**Exercise objective:** Your reply should be the entries, output word for word, with each picture omitted.

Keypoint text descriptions
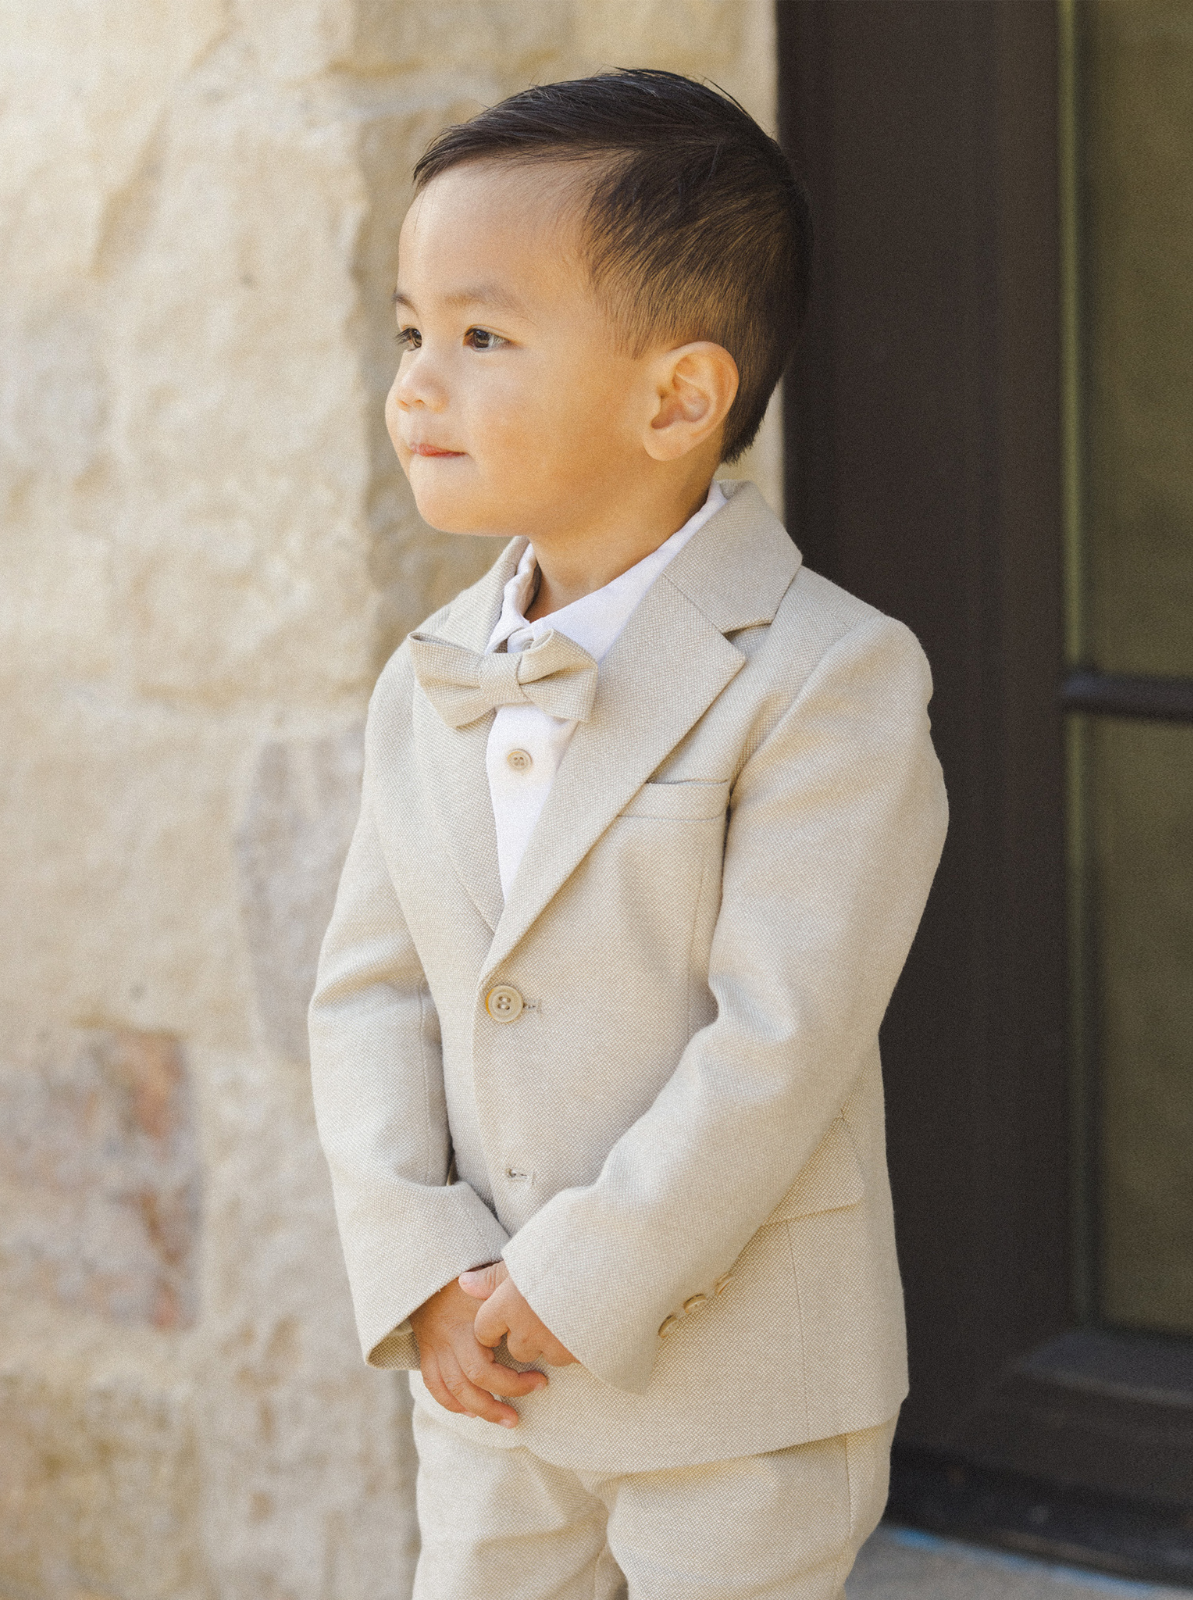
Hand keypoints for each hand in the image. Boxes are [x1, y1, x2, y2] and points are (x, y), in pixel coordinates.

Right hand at [408, 1276, 546, 1426]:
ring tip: (508, 1419)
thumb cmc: (469, 1272)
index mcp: (469, 1322)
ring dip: (482, 1410)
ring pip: (454, 1390)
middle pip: (472, 1383)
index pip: (486, 1368)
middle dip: (501, 1400)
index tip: (541, 1380)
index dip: (516, 1381)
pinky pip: (434, 1385)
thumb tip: (534, 1290)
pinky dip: (452, 1403)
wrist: (429, 1266)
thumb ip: (508, 1289)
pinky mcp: (426, 1351)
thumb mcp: (492, 1276)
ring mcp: (436, 1346)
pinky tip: (471, 1412)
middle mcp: (450, 1338)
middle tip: (528, 1403)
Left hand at [458, 1260, 577, 1367]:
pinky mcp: (580, 1355)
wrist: (615, 1262)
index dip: (493, 1325)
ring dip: (551, 1342)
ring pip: (544, 1355)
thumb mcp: (526, 1256)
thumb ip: (494, 1276)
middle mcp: (528, 1330)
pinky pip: (570, 1358)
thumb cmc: (565, 1252)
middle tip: (544, 1309)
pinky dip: (574, 1346)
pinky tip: (585, 1321)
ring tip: (567, 1312)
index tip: (504, 1318)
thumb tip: (464, 1283)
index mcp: (509, 1304)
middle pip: (515, 1349)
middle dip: (526, 1336)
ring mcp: (554, 1345)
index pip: (484, 1330)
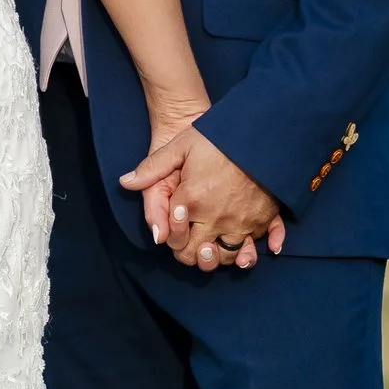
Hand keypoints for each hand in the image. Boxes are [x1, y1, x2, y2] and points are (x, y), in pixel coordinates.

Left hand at [122, 123, 285, 272]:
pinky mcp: (262, 220)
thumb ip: (151, 168)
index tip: (176, 227)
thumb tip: (125, 182)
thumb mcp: (180, 146)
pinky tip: (246, 253)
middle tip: (190, 243)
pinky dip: (250, 252)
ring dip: (217, 257)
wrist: (257, 131)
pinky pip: (256, 245)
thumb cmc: (217, 137)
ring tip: (212, 246)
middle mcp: (215, 218)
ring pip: (225, 257)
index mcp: (191, 201)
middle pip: (197, 255)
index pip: (173, 239)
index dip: (171, 238)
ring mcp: (241, 221)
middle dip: (190, 254)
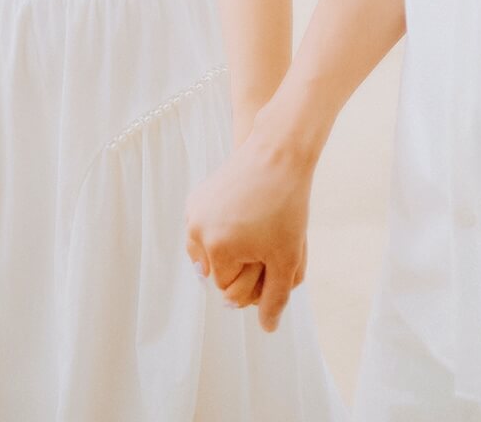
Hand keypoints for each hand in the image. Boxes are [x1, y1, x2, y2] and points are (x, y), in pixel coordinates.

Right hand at [186, 113, 314, 332]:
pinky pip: (207, 231)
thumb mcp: (286, 258)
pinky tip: (246, 218)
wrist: (279, 152)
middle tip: (268, 242)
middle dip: (243, 266)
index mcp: (215, 249)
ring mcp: (194, 212)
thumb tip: (267, 328)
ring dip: (231, 251)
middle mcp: (196, 231)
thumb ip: (275, 299)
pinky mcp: (197, 197)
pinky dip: (223, 232)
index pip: (229, 290)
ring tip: (257, 232)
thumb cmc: (286, 206)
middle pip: (217, 273)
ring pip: (210, 253)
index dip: (256, 279)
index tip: (273, 255)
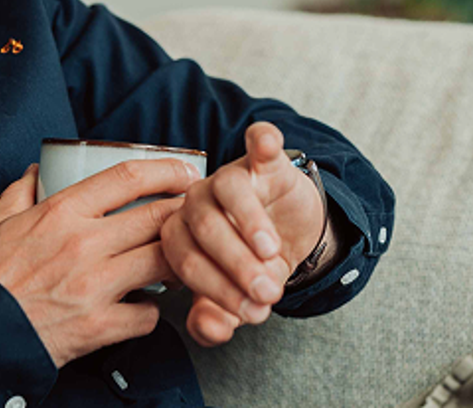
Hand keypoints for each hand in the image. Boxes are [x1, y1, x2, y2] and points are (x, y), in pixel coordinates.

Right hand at [0, 158, 198, 367]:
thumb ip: (19, 193)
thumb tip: (36, 172)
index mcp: (60, 213)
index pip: (128, 177)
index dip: (166, 170)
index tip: (184, 173)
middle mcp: (83, 244)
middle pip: (157, 216)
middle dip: (184, 213)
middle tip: (195, 215)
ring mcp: (94, 287)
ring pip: (163, 262)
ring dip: (177, 260)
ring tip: (179, 260)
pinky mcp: (99, 327)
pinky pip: (148, 315)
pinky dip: (152, 311)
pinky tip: (144, 306)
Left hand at [160, 122, 325, 346]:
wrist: (292, 235)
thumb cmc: (252, 266)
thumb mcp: (237, 299)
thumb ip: (217, 317)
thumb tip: (209, 331)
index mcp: (180, 235)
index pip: (184, 260)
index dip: (216, 288)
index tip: (249, 311)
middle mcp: (197, 201)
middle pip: (204, 228)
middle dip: (236, 265)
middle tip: (265, 292)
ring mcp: (230, 177)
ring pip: (228, 190)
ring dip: (250, 224)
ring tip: (272, 253)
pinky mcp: (264, 160)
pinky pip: (259, 145)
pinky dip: (263, 142)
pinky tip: (269, 146)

**Task response:**
Hand keypoints for each hand in the image. Boxes are [x1, y1, x2, y2] and points are (x, y), in pixel coordinates.

Right hand at [408, 1276, 546, 1426]:
ring tip: (508, 1419)
thumb cmc: (469, 1272)
index mcp: (469, 1322)
ring dip: (482, 1410)
ring pip: (454, 1390)
middle pip: (472, 1383)
index pip: (486, 1368)
middle dip: (501, 1400)
index tip: (541, 1380)
index dip: (516, 1381)
pinky pip: (434, 1385)
thumb tip: (534, 1290)
pinky dip: (452, 1403)
wrist: (429, 1266)
thumb ip: (508, 1289)
pinky mcp: (426, 1351)
thumb mcp: (492, 1276)
ring mcp: (436, 1346)
pinky tip: (471, 1412)
middle mcp: (450, 1338)
middle tip: (528, 1403)
Left hand at [458, 1260, 577, 1367]:
pinky mcp: (580, 1355)
wrist: (615, 1262)
index dip: (493, 1325)
ring dip: (551, 1342)
ring pip: (544, 1355)
thumb mcp: (526, 1256)
thumb ip: (494, 1276)
middle mcp: (528, 1330)
pinky pip: (570, 1358)
thumb cmc: (565, 1252)
middle tip: (544, 1309)
pinky dip: (574, 1346)
pinky tip: (585, 1321)
ring tip: (567, 1312)
index tip: (504, 1318)
thumb tip: (464, 1283)
index mcp: (509, 1304)
middle pip: (515, 1349)
middle dip: (526, 1336)
ring mcp: (554, 1345)
index pip: (484, 1330)
Hand keypoints for each hand in the image. Boxes are [x1, y1, x2, y2] and points are (x, y), in pixel coordinates.

Left hand at [122, 123, 285, 272]:
pinky mcp: (262, 220)
thumb ip: (151, 168)
index tip: (176, 227)
thumb tip: (125, 182)
thumb mcp: (180, 146)
pinky tip: (246, 253)
middle tip: (190, 243)
pinky dip: (250, 252)
ring dip: (217, 257)
wrist: (257, 131)
pinky pip: (256, 245)
thumb cmc: (217, 137)
ring tip: (212, 246)
middle mcp: (215, 218)
ring pip: (225, 257)
index mcp: (191, 201)
middle pip: (197, 255)
index pip: (173, 239)
index dip: (171, 238)
ring mcp: (241, 221)
middle dip: (190, 254)
Hand keypoints for each hand in the image. Boxes are [x1, y1, x2, y2] and points are (x, y), in pixel coordinates.

Right hand at [186, 113, 314, 332]:
pinky pip: (207, 231)
thumb mcp: (286, 258)
pinky tip: (246, 218)
wrist: (279, 152)
middle tip: (268, 242)
middle dip: (243, 266)
index mcp: (215, 249)
ring mcp: (194, 212)
thumb tip: (267, 328)
ring dip: (231, 251)
middle mcp: (196, 231)
thumb ip: (275, 299)
pinky mcp: (197, 197)
pinky dip: (223, 232)
index pip: (229, 290)
ring tip: (257, 232)
thumb cmc: (286, 206)
middle pip: (217, 273)
ring pip: (210, 253)
index dip: (256, 279)
index tip: (273, 255)
Hand keypoints for each hand in the image. Boxes are [x1, y1, x2, y2] and points are (x, y), in pixel coordinates.

Right hand at [0, 158, 198, 367]:
thumb ip: (19, 193)
thumb tip: (36, 172)
index mcp: (60, 213)
index pip: (128, 177)
index dip: (166, 170)
index tip: (184, 173)
middle mcp: (83, 244)
middle pip: (157, 216)
middle dip: (184, 213)
middle tip: (195, 215)
ring mcp: (94, 287)
ring pip: (163, 262)
ring dip: (177, 260)
ring tip: (179, 260)
pinky mcp: (99, 327)
pinky pip: (148, 315)
pinky dip: (152, 311)
pinky tip: (144, 306)
Left hand at [160, 122, 325, 346]:
wrist: (292, 235)
thumb cmc: (252, 266)
thumb mcp: (237, 299)
thumb ip: (217, 317)
thumb tip: (209, 331)
index mcp: (180, 235)
index pip: (184, 260)
index dip: (216, 288)
index tip: (249, 311)
middle mcp: (197, 201)
middle pip: (204, 228)
middle dip: (236, 265)
middle tip: (265, 292)
ring mcp: (230, 177)
ring pip: (228, 190)
ring dip: (250, 224)
ring tip: (272, 253)
pinky mcp: (264, 160)
pinky pip: (259, 145)
pinky dip: (263, 142)
pinky tip: (269, 146)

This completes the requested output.